The biggest security risk may not be a hacker — it could be a disgruntled employee, a careless contractor, or a compromised credential. Insider threats are the hardest to detect and the most damaging.

Sarah Chen — Lead Security Editor
Sarah Chen·Lead Security Editor
Updated

Three Types of Insider Threats

Malicious Insider

High

Intentionally steals data, sabotages systems, or sells access. Often a disgruntled employee, someone about to leave, or an employee bribed by competitors.

Warning signs: Accessing data outside their role, downloading large amounts of data, working unusual hours, expressing dissatisfaction

Negligent Insider

Medium-High

Accidentally exposes data through carelessness — weak passwords, phishing clicks, unsecured devices, sharing files incorrectly. The most common insider threat type.

Warning signs: Ignoring security policies, using personal devices without protection, clicking phishing links, sharing credentials

Compromised Insider

High

An employee whose credentials are stolen by an external attacker. The attacker uses the legitimate credentials to access data, appearing as a normal employee.

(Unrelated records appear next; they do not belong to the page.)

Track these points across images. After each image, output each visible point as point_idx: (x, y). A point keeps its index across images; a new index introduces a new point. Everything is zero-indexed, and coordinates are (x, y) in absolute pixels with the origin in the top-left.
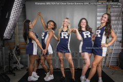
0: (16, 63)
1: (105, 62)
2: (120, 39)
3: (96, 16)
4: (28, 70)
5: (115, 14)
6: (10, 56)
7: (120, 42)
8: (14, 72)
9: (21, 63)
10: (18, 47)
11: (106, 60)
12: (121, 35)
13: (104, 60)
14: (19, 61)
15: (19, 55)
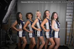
0: (9, 39)
3: (66, 9)
4: (17, 44)
9: (12, 40)
10: (10, 29)
11: (71, 40)
13: (70, 41)
14: (11, 38)
15: (11, 34)
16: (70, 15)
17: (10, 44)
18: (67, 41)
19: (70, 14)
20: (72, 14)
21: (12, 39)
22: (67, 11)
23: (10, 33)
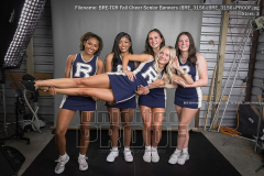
0: (29, 116)
1: (211, 119)
2: (244, 75)
3: (201, 25)
4: (54, 131)
5: (240, 22)
6: (17, 103)
7: (244, 81)
8: (26, 135)
9: (40, 118)
11: (213, 115)
12: (247, 66)
13: (209, 116)
14: (35, 114)
15: (36, 101)
16: (211, 42)
17: (32, 130)
18: (201, 116)
19: (209, 38)
20: (216, 39)
21: (39, 115)
22: (203, 29)
23: (33, 98)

Warning signs: Logins from unusual locations, access at unusual times, accessing data outside normal patterns

Prevention for Remote Teams

Least Privilege Access

Each person should only have access to data they need for their role. Review permissions quarterly. Remove access when roles change.

Strong Authentication

MFA on all accounts. Passkeys or hardware keys for sensitive systems. Password manager required. No shared credentials.

VPN + Encryption

VPN on all remote connections. Full-disk encryption on all devices. Encrypted cloud storage for sensitive files.

Offboarding Procedures

When someone leaves: revoke all access immediately, change shared passwords, recover company devices, audit their recent data access.

Security Culture

Regular training on phishing and social engineering. Clear security policies. Encourage reporting of suspicious behavior without blame.

Audit Logs

Log who accesses what, when. Review unusual patterns. Don't surveil — but do maintain visibility into data access.